Vous avez compris pourquoi, maintenant, Madame Christiansen ? Parce que l’ouverture de nos frontières pour vos marchandises et vos autres recommandations et exigences ont détruit l’économie bulgare. En achetant vos produits depuis dix-sept ans, nous les Bulgares ne menaçons pas vos places de travail, mais nous les stimulons et les consolidons.
Vos entreprises réalisent des gains de milliards d’Euros, sans avoir investi un seul lev dans l’économie bulgare. En suivant vos recommandations et vos exigences, en à peine six ou sept ans la Bulgarie, qui occupait une 25ème place au monde au classement du niveau de vie (selon les données de l’ONU) s’est transformée en un pays pauvre à l’économie dévastée occupant désormais un 65ème rang au même indicateur. […]
Les citoyens bulgares étaient enthousiastes après l’invitation de l’UE à l’idée que la Bulgarie prenne une nouvelle voie de développement qui la mènerait à la prospérité, avec l’illusion que l’Ouest viendrait et ferait des merveilles. Qu’il construirait de nouvelles usines modernes, comme celles qui étaient parfois montrées à la télévision bulgare.
Malheureusement, aucune entreprise allemande ou d’un autre pays d’Europe de l’Ouest n’a construit même une seule petite fabrique. Au contraire, des firmes profitables […] ont été rachetées par des entreprises d’Europe occidentale, évidemment après quelques baisses du prix des entreprises en question.
La croissance du PIB de l’Allemagne et d’autres pays de l’UE lors des dix-sept années passées est due dans une large mesure aux marchés d’Europe de l’Est. […]
Avec un chômage de 25% beaucoup de citoyens bulgares ont naturellement cherché à pouvoir travailler dans d’autres pays.
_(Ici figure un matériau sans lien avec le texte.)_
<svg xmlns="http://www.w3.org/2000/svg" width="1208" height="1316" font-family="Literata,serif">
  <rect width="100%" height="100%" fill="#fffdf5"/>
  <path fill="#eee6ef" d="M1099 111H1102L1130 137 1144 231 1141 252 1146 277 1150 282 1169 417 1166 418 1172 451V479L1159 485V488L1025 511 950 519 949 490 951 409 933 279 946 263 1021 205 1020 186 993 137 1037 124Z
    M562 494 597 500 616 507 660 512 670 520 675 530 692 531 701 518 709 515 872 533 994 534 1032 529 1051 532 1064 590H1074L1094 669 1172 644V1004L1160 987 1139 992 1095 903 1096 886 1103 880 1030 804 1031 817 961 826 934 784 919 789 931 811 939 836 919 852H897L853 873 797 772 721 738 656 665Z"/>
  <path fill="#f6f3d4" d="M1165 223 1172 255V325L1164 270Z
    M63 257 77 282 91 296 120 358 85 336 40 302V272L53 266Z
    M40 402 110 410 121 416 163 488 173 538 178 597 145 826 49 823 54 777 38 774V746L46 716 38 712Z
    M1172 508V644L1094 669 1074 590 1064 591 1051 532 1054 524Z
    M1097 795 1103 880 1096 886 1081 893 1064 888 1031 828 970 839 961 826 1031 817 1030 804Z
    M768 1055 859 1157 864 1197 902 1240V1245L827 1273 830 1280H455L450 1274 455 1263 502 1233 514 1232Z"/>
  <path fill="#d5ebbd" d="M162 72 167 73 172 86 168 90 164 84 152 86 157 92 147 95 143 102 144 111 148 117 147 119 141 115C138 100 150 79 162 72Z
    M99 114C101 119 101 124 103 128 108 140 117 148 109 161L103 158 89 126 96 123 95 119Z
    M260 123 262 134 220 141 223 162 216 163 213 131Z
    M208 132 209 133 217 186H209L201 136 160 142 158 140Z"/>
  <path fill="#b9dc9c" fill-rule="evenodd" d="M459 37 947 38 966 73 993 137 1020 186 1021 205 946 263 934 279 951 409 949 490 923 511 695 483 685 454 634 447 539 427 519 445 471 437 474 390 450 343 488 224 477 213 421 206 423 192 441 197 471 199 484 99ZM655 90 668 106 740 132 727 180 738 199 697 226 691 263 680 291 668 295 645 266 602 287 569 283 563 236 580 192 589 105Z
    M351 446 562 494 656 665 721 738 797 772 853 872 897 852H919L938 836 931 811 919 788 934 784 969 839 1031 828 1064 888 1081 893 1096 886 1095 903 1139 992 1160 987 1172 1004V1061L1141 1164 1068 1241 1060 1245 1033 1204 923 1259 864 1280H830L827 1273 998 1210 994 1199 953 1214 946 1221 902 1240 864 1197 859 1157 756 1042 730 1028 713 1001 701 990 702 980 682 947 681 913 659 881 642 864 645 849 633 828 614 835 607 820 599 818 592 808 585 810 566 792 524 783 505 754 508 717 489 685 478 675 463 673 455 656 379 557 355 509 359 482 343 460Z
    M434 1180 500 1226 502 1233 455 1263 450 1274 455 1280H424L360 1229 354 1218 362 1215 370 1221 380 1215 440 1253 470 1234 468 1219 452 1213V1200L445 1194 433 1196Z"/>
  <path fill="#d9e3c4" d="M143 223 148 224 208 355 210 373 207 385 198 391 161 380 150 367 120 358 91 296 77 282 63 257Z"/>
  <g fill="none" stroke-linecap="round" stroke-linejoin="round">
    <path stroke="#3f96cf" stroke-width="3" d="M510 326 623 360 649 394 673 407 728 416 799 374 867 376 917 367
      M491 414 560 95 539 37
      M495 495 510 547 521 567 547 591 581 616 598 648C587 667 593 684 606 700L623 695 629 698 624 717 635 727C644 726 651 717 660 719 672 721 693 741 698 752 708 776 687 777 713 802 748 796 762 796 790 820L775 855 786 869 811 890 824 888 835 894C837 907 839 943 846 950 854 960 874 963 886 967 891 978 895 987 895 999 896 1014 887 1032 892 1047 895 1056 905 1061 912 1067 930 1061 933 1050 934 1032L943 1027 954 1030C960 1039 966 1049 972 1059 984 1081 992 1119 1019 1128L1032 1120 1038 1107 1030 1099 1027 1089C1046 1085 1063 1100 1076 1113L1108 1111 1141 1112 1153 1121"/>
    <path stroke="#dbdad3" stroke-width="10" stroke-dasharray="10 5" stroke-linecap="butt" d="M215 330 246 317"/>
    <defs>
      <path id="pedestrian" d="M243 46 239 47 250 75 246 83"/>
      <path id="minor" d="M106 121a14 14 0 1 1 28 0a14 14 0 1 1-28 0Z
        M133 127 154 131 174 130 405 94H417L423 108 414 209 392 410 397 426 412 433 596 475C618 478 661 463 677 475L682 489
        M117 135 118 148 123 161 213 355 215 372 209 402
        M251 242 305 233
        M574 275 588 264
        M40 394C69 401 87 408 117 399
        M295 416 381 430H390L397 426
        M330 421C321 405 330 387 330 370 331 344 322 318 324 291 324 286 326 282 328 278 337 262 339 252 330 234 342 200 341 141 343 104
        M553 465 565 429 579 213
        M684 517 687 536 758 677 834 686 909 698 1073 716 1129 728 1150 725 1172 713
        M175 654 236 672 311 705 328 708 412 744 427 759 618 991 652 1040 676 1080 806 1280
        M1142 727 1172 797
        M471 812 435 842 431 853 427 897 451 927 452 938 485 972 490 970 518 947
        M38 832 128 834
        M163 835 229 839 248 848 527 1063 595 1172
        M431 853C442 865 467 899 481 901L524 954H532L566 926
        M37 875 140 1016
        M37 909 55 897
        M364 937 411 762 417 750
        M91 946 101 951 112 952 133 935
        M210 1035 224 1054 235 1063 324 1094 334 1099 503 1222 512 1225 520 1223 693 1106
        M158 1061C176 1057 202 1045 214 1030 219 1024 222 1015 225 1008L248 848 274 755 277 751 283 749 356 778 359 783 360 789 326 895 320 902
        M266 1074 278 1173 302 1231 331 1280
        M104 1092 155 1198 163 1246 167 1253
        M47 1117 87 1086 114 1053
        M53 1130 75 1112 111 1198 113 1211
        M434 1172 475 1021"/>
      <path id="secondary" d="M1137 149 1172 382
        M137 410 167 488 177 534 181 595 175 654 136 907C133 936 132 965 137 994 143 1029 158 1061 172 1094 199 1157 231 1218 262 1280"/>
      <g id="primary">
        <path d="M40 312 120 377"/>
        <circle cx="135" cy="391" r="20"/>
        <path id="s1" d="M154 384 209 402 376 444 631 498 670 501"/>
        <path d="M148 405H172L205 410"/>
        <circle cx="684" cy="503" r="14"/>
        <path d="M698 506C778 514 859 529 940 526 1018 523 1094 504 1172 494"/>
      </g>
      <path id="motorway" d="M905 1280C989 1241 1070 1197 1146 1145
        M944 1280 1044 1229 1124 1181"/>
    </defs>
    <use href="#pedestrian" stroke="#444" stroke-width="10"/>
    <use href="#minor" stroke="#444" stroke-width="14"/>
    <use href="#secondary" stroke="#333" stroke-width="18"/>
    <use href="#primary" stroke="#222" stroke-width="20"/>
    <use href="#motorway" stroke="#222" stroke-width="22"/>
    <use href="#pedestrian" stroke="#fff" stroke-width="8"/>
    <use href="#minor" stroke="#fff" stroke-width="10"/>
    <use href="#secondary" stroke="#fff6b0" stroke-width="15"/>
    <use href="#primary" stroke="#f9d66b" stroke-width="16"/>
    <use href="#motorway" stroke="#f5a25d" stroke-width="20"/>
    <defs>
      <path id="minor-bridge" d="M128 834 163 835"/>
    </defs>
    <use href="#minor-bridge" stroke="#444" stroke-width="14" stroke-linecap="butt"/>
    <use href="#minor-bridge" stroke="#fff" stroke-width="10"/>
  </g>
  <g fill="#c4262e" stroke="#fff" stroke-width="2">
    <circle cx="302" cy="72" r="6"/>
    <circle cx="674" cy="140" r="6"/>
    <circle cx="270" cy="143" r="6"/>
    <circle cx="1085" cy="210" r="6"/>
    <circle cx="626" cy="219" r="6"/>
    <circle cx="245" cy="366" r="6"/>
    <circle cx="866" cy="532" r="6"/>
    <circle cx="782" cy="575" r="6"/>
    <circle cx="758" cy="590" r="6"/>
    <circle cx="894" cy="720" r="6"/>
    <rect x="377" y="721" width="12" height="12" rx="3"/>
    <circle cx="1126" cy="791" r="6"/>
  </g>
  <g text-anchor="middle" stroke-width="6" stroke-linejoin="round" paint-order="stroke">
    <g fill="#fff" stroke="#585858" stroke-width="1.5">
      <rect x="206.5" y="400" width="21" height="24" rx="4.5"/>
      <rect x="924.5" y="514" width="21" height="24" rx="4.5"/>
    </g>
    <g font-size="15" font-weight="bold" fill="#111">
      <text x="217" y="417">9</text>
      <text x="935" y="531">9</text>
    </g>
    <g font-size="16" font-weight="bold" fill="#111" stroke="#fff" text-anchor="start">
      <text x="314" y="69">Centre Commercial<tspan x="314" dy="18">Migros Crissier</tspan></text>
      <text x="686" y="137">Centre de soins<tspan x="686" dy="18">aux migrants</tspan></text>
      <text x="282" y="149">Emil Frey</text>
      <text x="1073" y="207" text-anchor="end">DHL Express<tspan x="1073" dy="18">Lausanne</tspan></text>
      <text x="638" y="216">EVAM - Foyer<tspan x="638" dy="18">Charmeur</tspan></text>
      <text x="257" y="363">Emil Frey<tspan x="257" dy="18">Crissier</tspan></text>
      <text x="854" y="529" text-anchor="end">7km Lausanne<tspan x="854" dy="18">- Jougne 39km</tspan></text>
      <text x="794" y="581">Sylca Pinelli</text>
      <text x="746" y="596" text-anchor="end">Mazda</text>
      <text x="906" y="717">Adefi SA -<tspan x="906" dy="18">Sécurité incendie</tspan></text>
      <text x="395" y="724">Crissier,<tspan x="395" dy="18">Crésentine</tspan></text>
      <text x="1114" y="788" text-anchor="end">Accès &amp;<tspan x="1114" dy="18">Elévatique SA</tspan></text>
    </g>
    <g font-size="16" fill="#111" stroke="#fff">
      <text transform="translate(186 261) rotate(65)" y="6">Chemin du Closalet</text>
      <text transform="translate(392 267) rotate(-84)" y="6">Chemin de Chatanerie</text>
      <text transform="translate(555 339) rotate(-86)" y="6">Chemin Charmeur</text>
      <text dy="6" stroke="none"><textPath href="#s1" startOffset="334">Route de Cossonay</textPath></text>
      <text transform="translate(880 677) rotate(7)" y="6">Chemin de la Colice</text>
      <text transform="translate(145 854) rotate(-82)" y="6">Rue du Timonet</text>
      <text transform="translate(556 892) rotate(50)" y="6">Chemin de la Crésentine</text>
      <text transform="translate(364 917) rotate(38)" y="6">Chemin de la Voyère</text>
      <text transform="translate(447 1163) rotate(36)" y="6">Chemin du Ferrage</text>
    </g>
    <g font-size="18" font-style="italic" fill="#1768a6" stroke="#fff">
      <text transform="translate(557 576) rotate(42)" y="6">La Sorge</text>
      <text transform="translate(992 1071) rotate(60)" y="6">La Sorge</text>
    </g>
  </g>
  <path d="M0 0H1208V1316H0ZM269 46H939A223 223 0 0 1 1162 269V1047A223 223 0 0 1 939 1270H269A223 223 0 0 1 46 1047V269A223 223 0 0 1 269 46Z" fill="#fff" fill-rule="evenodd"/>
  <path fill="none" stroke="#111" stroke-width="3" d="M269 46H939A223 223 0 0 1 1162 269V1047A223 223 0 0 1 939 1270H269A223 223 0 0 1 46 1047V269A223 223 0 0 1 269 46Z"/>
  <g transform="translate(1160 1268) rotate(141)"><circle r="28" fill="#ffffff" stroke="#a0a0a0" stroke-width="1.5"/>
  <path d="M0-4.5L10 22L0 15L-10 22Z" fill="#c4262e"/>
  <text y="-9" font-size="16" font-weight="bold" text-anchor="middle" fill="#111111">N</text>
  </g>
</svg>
Jusqu’à la fin de 2005, près d’un million de citoyens bulgares ont quitté le pays. Mais ils ne sont pas venus en Allemagne. La plupart ont préféré d’autres pays, où la xénophobie n’est pas si grande. En Grèce 400 000. En Espagne 120 000, aux Etats-Unis 100 000, au Canada 100 000, en Angleterre 80 000, en Italie 80 000. Ici en Allemagne environ 50 000 dont la plus grande partie sont des étudiants.
Messieurs, lors des dix-sept dernières années plus de vingt milliards d’Euros sont sortis de Bulgarie. C’est presque autant que le PIB de la Bulgarie pour l’année 2004. Cet argent se trouve dans le monde occidental ! […]
Vous qui avez détruit l’économie bulgare, soyez aimables et rétablissez notre économie à son niveau de 1989. Et alors, je vous en prie, ne nous admettez pas dans votre Union européenne. Et alors, soyez en certains, 80% des Bulgares qui se trouvent dans les pays occidentaux rentreront en Bulgarie et ne vous prendront pas vos précieuses places de travail dans l’hôtellerie, la construction et l’agriculture.